-- Your task --
Each line below is to be repeated exactly; any picture is to be left out.

-- Provided data --
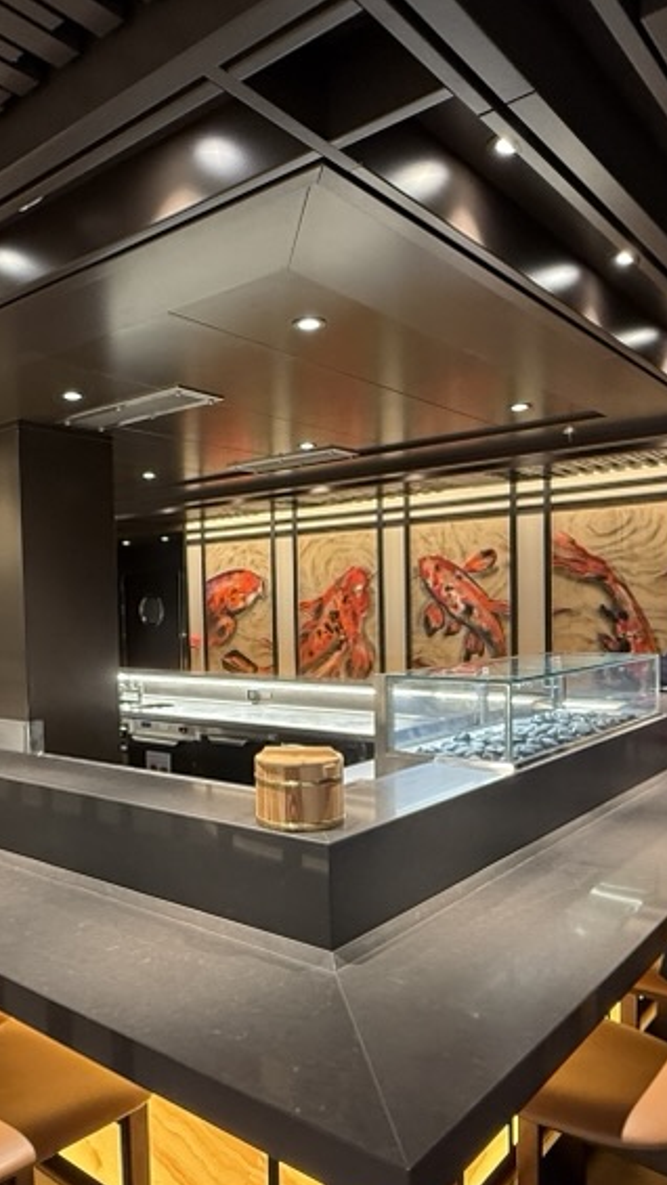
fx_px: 849
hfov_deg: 42.7
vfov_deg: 69.7
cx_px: 260
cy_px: 648
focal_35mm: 27
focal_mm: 2.22
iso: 320
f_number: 2.2
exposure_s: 1/61
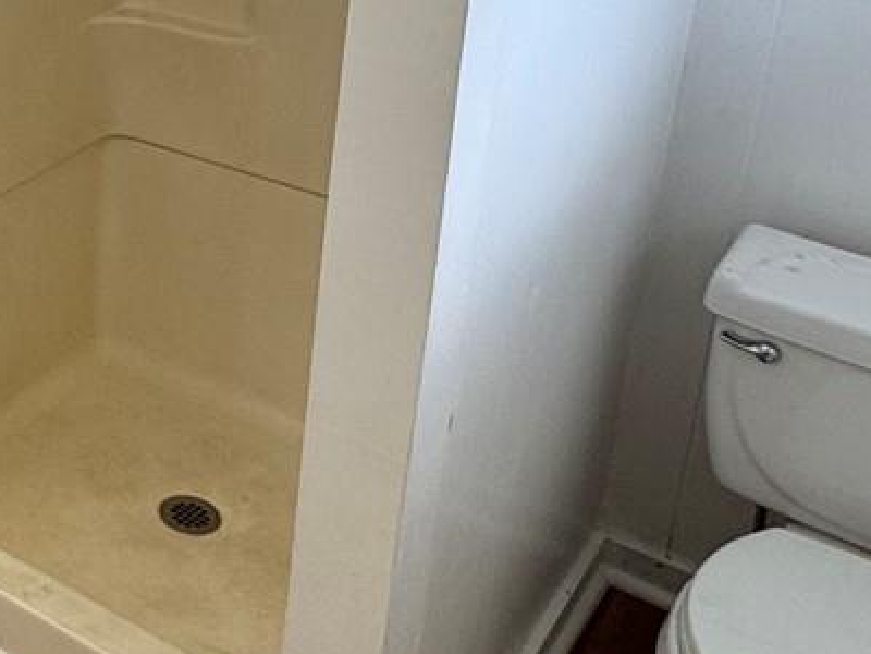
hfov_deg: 28.9
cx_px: -220
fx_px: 1409
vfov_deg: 24.6
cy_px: -35
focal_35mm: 56
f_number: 2.2
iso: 100
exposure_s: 1/120
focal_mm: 2.22
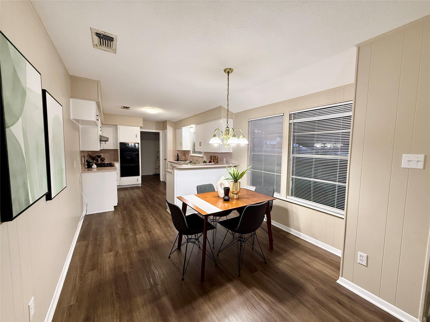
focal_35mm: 14
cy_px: 161
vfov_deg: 85.7
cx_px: 215
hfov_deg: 102.1
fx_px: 174
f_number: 2.2
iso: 200
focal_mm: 2.22
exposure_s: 1/60
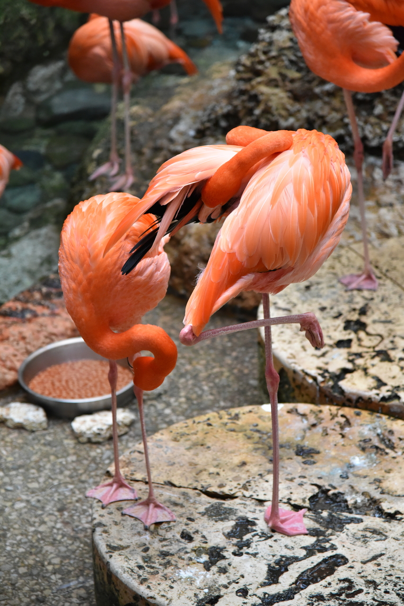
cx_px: 202
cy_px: 303
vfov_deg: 17.1
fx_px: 2019
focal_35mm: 120
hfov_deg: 11.4
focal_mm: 120
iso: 4000
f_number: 4
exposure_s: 1/250
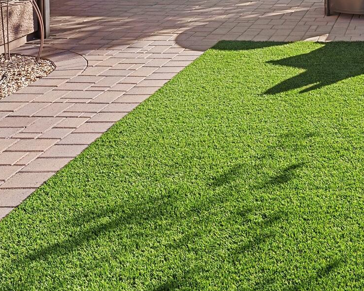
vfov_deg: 24.3
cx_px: 399
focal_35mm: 54
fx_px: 582
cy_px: -94
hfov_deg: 31.0
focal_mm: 17
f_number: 9
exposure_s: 1/50
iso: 250
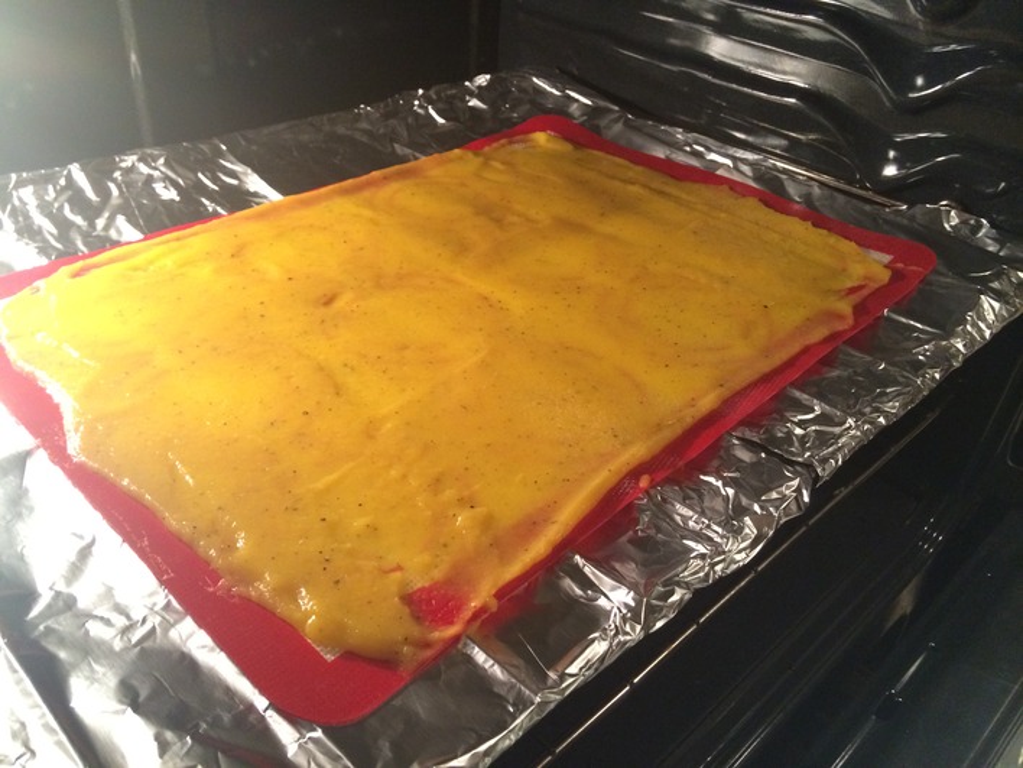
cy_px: 384
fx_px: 887
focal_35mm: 30
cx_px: 512
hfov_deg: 60.0
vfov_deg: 46.8
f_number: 2.2
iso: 250
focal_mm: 4.12
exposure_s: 1/30
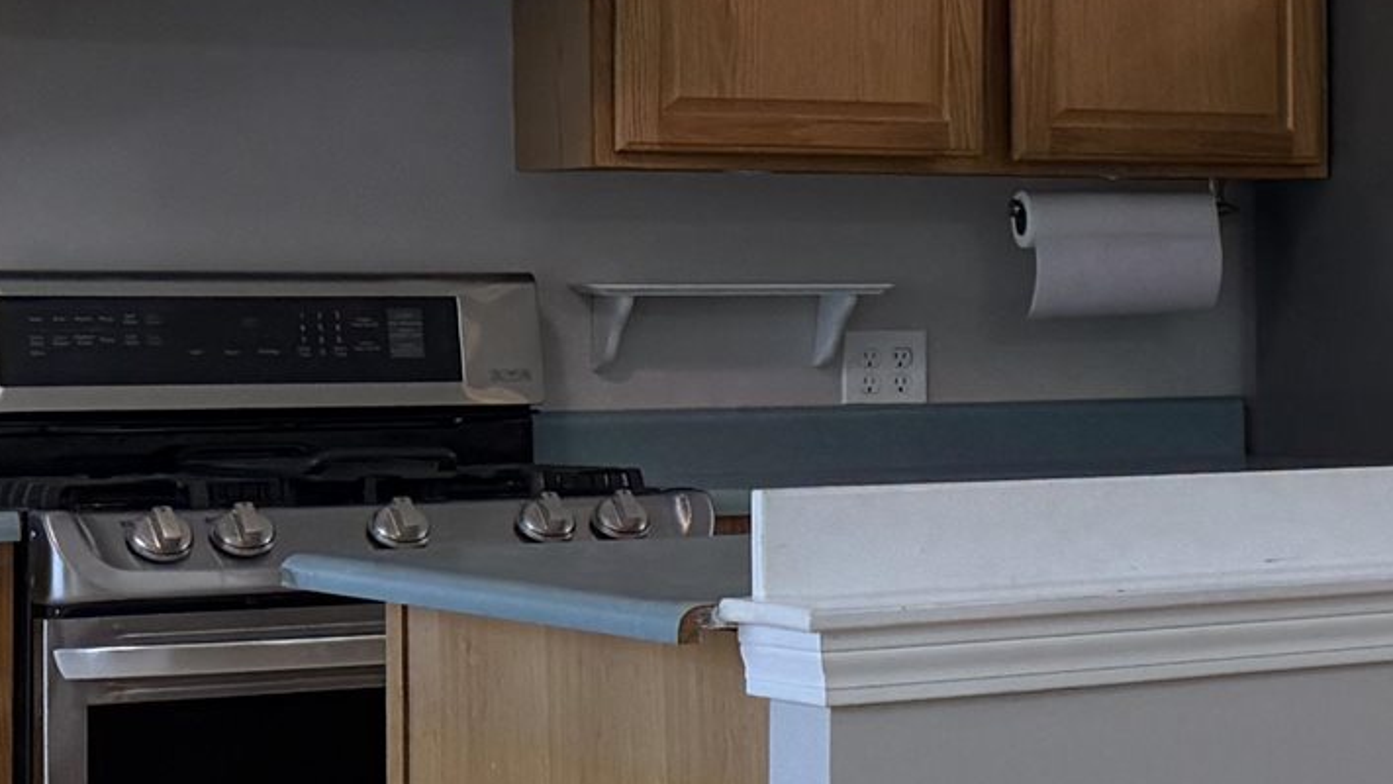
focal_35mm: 113
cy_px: 290
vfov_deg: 10.7
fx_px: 4174
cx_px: 2745
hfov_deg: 15.4
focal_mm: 6.76
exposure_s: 1/293
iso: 100
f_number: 1.78
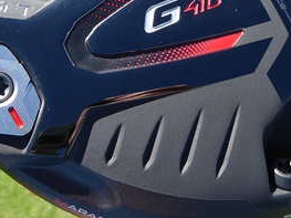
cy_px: 66
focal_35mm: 60
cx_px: 121
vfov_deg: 24.2
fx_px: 504
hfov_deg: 32.1
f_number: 3.3
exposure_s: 1/320
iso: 80
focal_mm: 4.3
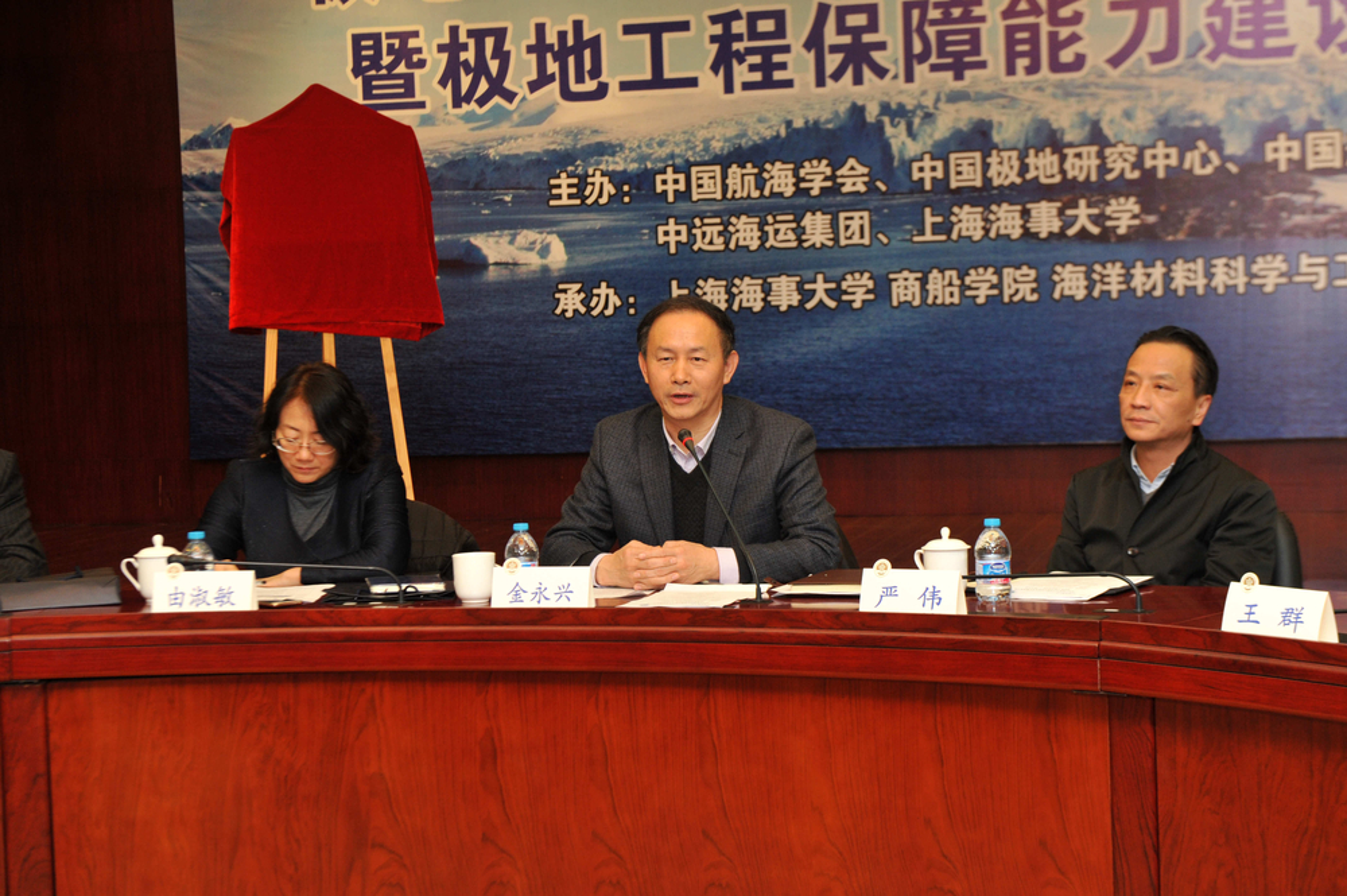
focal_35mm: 66
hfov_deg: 30.5
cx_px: 674
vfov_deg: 20.6
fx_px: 2467
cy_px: 448
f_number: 8
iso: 1250
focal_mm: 66
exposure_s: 1/60
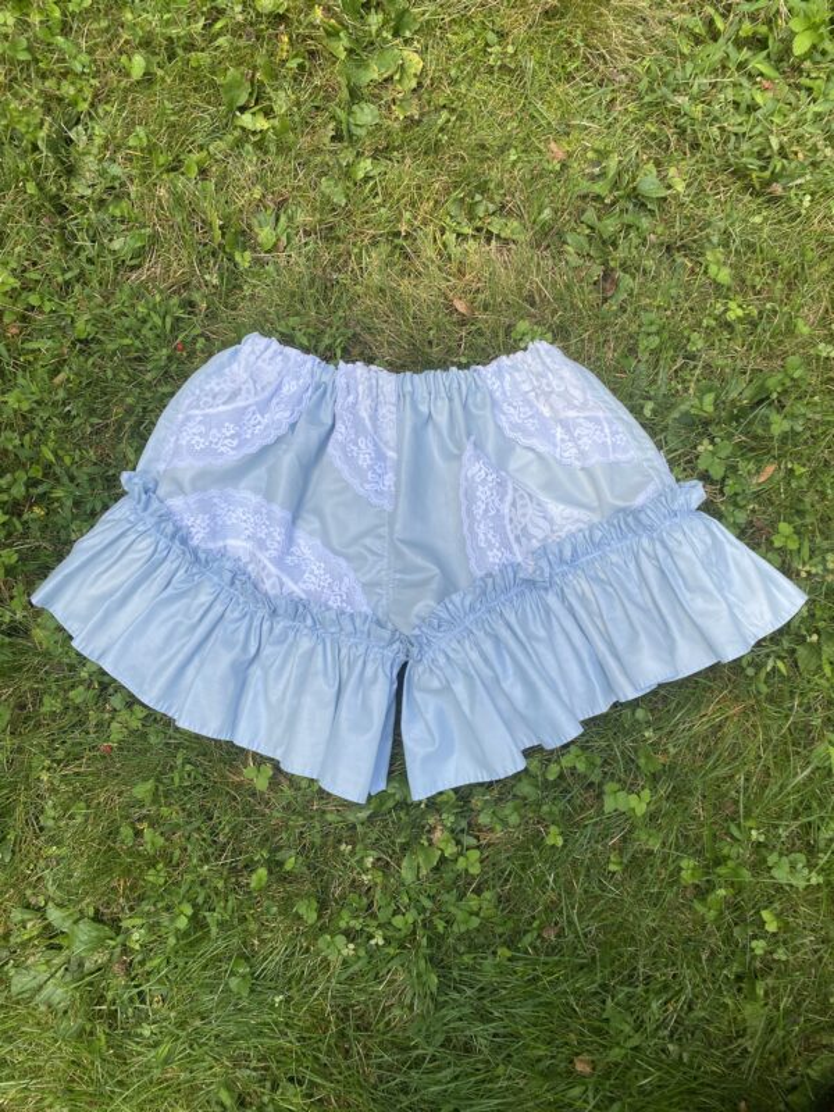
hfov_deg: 53.1
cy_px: 556
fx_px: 835
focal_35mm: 26
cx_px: 417
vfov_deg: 67.3
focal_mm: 4.25
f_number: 1.8
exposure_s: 1/458
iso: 32
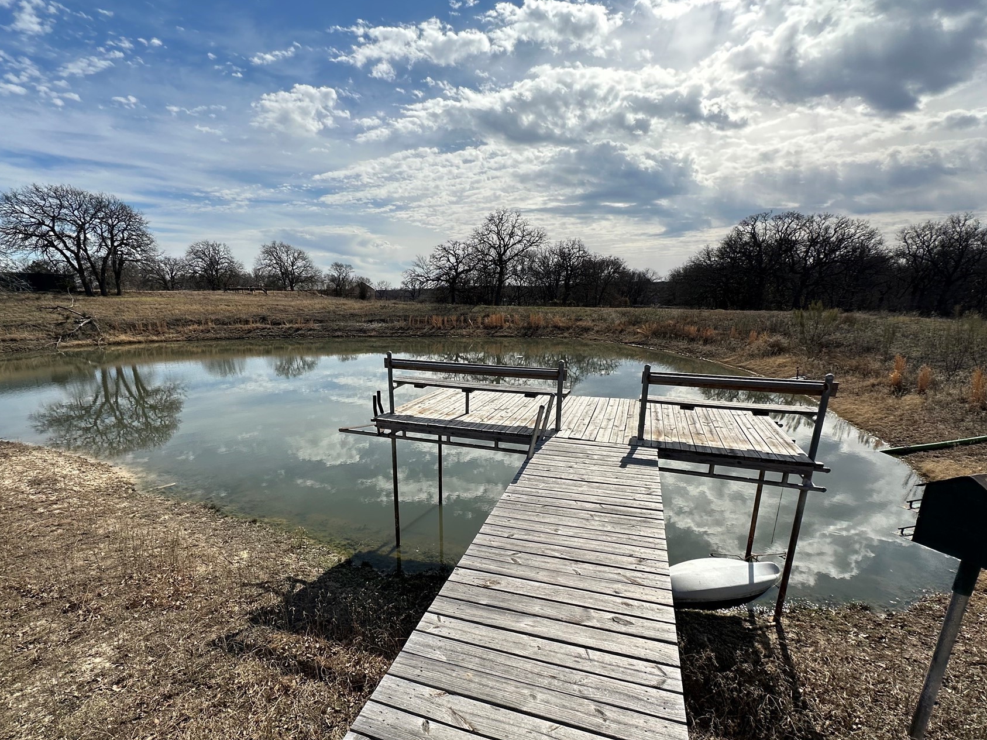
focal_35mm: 17
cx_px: 454
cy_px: 427
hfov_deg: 90.8
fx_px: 485
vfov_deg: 74.2
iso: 40
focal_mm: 2.22
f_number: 2.2
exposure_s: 1/3040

-- Solution to this exercise --
fx_px: 849
hfov_deg: 42.7
vfov_deg: 69.7
cx_px: 260
cy_px: 648
focal_35mm: 27
focal_mm: 2.22
iso: 320
f_number: 2.2
exposure_s: 1/61
hfov_deg: 28.9
cx_px: -220
fx_px: 1409
vfov_deg: 24.6
cy_px: -35
focal_35mm: 56
f_number: 2.2
iso: 100
exposure_s: 1/120
focal_mm: 2.22
focal_35mm: 14
cy_px: 161
vfov_deg: 85.7
cx_px: 215
hfov_deg: 102.1
fx_px: 174
f_number: 2.2
iso: 200
focal_mm: 2.22
exposure_s: 1/60
cx_px: 202
cy_px: 303
vfov_deg: 17.1
fx_px: 2019
focal_35mm: 120
hfov_deg: 11.4
focal_mm: 120
iso: 4000
f_number: 4
exposure_s: 1/250
vfov_deg: 24.3
cx_px: 399
focal_35mm: 54
fx_px: 582
cy_px: -94
hfov_deg: 31.0
focal_mm: 17
f_number: 9
exposure_s: 1/50
iso: 250
cy_px: 384
fx_px: 887
focal_35mm: 30
cx_px: 512
hfov_deg: 60.0
vfov_deg: 46.8
f_number: 2.2
iso: 250
focal_mm: 4.12
exposure_s: 1/30
focal_35mm: 113
cy_px: 290
vfov_deg: 10.7
fx_px: 4174
cx_px: 2745
hfov_deg: 15.4
focal_mm: 6.76
exposure_s: 1/293
iso: 100
f_number: 1.78
cy_px: 66
focal_35mm: 60
cx_px: 121
vfov_deg: 24.2
fx_px: 504
hfov_deg: 32.1
f_number: 3.3
exposure_s: 1/320
iso: 80
focal_mm: 4.3
focal_35mm: 66
hfov_deg: 30.5
cx_px: 674
vfov_deg: 20.6
fx_px: 2467
cy_px: 448
f_number: 8
iso: 1250
focal_mm: 66
exposure_s: 1/60
hfov_deg: 53.1
cy_px: 556
fx_px: 835
focal_35mm: 26
cx_px: 417
vfov_deg: 67.3
focal_mm: 4.25
f_number: 1.8
exposure_s: 1/458
iso: 32
focal_35mm: 17
cx_px: 454
cy_px: 427
hfov_deg: 90.8
fx_px: 485
vfov_deg: 74.2
iso: 40
focal_mm: 2.22
f_number: 2.2
exposure_s: 1/3040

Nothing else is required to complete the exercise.